Hey, fellow devs 👋
If you’re looking into web-scraping with javascript, then I’ve got a great, simple project to start you off, because in this tutorial, I will be showing you guys how to scrape the latest Tesla stock prices using Node.js and puppeteer.
Let’s get started!
First of all, you will need to install puppeteer using “npm i puppeteer”. Now if you don’t have npm, package.json and node_modules setup, here’s a great tutorial on how to do so: https://www.sitepoint.com/npm-guide/.
After you’ve installed puppeteer, create a new javascript file and require puppeteer on the first line:
const puppeteer = require('puppeteer');
Then create the async function in which we are going to write our main code:
const puppeteer = require('puppeteer');async function start() {}
start();
Now we’re ready to start scraping.
First of all, you need to initiate a new browser instance, as well as define the url which your web-scraper is going to be visiting:
const puppeteer = require('puppeteer');async function start() {
const url = 'https://finance.yahoo.com/quote/TSLA?p=TSLA&.tsrc=fin-srch';
const browser = await puppeteer.launch({
headless: false
});
}
Next, you need to call the “newPage()” function to open a new page in the browser, and go to the url that we defined using the “goto()” function:
const puppeteer = require('puppeteer');async function start() {
const url = 'https://finance.yahoo.com/quote/TSLA?p=TSLA&.tsrc=fin-srch';
const browser = await puppeteer.launch({
headless: false
});
const page = await browser.newPage();
await page.goto(url);
}
For this next step, you will have to go to https://finance.yahoo.com/quote/TSLA?p=TSLA&.tsrc=fin-srch, right click on the current stock price and click on inspect:
A pop-up will appear on the right of your window, you will need to find the stock price element:
Next, you will need to right click on the stock price element and click on “copy full Xpath”.
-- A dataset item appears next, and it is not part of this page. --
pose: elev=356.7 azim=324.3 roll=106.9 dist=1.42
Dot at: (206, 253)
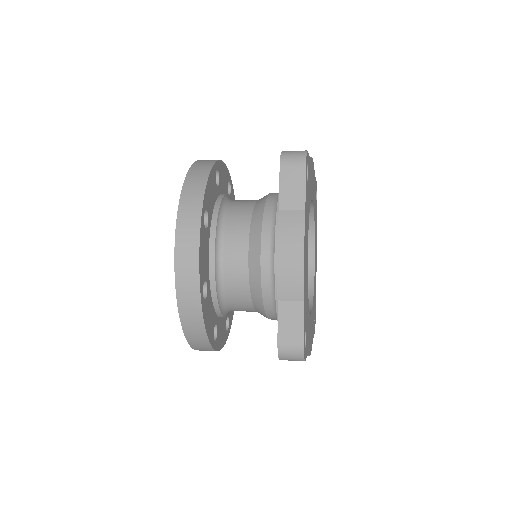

This will give us a way of accessing the stock price element:
Once we have the Xpath of the stock price element, we can add these 3 lines of code into our function:
var element = await page.waitForXPath("put the stock price Xpath here")
var price = await page.evaluate(element => element.textContent, element);
console.log(price);
The “page.waitForXPath()” function will locate the stock price element.
Next, the “page.evaluate” function will get the text contents of the stock price element which would then be printed by the “console.log()” function.
At this point, our code should look something like this:
const puppeteer = require('puppeteer');async function start() {
const url = 'https://finance.yahoo.com/quote/TSLA?p=TSLA&.tsrc=fin-srch';
const browser = await puppeteer.launch({
headless: false
});
const page = await browser.newPage();
await page.goto(url);
var element = await page.waitForXPath("/html/body/div[1]/div/div/div[1]/div/div[2]/div/div/div[5]/div/div/div/div[3]/div[1]/div[1]/span[1]")
var price = await page.evaluate(element => element.textContent, element);
console.log(price);
}
start()
If you were to execute your current code, you will find that when going to the url that you defined earlier, a pop-up will appear:
To get around this, plug these 2 lines of code into your function before defining the “element” variable:
var accept = ("#consent-page > div > div > div > form > div.wizard-body > div.actions.couple > button");
await page.click(accept)
This will locate the “Accept All” button and click it to make the popup go away.
Now you will have a working function which goes to your defined url, scrapes the latest Tesla stock price and prints it in your terminal.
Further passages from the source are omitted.